A proposed UN resolution would establish a United Nations political mission to oversee implementation of a ceasefire and the withdrawal of rival forces from Yemen's key port of Hodeida.
The British-drafted resolution would approve Secretary-General Antonio Guterres' proposal for up to 75 UN monitors to be deployed for an initial period of six months.
The draft resolution says the monitors would oversee the ceasefire in Hodeida and the surrounding area, demining operations at Hodeida and the smaller ports of Salif and Ras Issa, and the redeployment of forces.
They would also work with Yemen's government and Houthi rebels to assure that local forces provide security at the three ports.

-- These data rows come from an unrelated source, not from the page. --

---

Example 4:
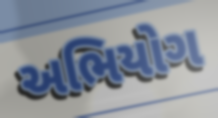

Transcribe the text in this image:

અભિયોગ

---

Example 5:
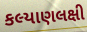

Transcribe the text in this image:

કલ્યાણલક્ષી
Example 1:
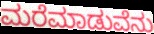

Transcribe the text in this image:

ಮರೆಮಾಡುವೆನು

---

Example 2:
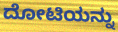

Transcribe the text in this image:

ದೋಟಿಯನ್ನು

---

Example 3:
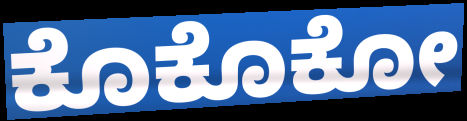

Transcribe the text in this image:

ಕೊಕೊಕೋ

Diplomats said the Security Council is expected to vote on the draft resolution next week.
The council voted unanimously December 21 to authorise the deployment of UN monitors to observe implementation of the agreement between the government and the Houthis signed in Stockholm on December 13 to monitor the ceasefire in Hodeida and the surrounding area and the pullout of rival forces. But that was only for 30 days, so a new resolution is needed to extend the deployment and establish a more permanent UN operation.

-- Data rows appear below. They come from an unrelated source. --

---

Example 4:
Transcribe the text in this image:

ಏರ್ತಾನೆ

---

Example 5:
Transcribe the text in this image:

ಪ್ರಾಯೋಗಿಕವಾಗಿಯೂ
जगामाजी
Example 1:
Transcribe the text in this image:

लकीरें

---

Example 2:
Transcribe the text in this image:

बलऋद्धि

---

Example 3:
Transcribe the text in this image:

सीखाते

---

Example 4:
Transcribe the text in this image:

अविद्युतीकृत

The ceasefire, which went into effect on December 18, has halted months of heavy fighting in Hodeida, whose port handles 70 per cent of the food and humanitarian aid imported into Yemen.
UN spokesman Stephane Dujarric said on Wednesday that there are currently about 20 monitors in Yemen, stressing that their deployment also hinges on the security situation, which he called "fairly delicate, to say the least".

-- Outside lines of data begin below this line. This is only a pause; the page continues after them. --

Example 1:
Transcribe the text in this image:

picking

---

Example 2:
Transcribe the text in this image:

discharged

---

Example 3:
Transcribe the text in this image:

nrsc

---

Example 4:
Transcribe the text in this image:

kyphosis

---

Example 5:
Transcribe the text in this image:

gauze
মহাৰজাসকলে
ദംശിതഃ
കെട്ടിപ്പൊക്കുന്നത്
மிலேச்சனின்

While the ceasefire and withdrawal of forces are limited, the Stockholm agreement, if fully implemented, could offer a potential breakthrough in Yemen's four-year civil war that has brought the country to the brink of starvation and created the world's worst humanitarian crisis.
Martin Griffiths, the UN envoy for Yemen, told the Security Council that progress so far has been "gradual and tentative" and new talks between the warring sides won't take place until there is "substantive progress". Griffiths had said there would be a new round of talks in January but diplomats said he is now looking to February.
The envoy said Yemen's government and Houthi rebels "have largely adhered" to the ceasefire, but progress on a pullout of rival forces, humanitarian access and other issues agreed to in Stockholm has been slow. He cited a lack of trust by the parties and said there will be many hurdles ahead.
But Griffiths said "speedy implementation is crucial," and urged both sides "to engage regularly and in good faith" with the UN monitoring team under retired Dutch Maj-Gen. Patrick Cammaert, who would head the political mission.
Griffiths said that he is working with the Houthis and the government to make sure the next round of talks "will happen at the earliest possible date", and that those consultations will not only monitor progress on the Stockholm agreement but discuss "the fundamental issues that need to be addressed to resolve this conflict".
UN humanitarian chief Mark Lowcock told the council that the humanitarian situation in Yemen hasn't improved since the Stockholm agreement and "remains catastrophic", with 80 per cent of the population - over 24 million people - now in need of assistance. "They include nearly 10 million people just one step away from famine," he said.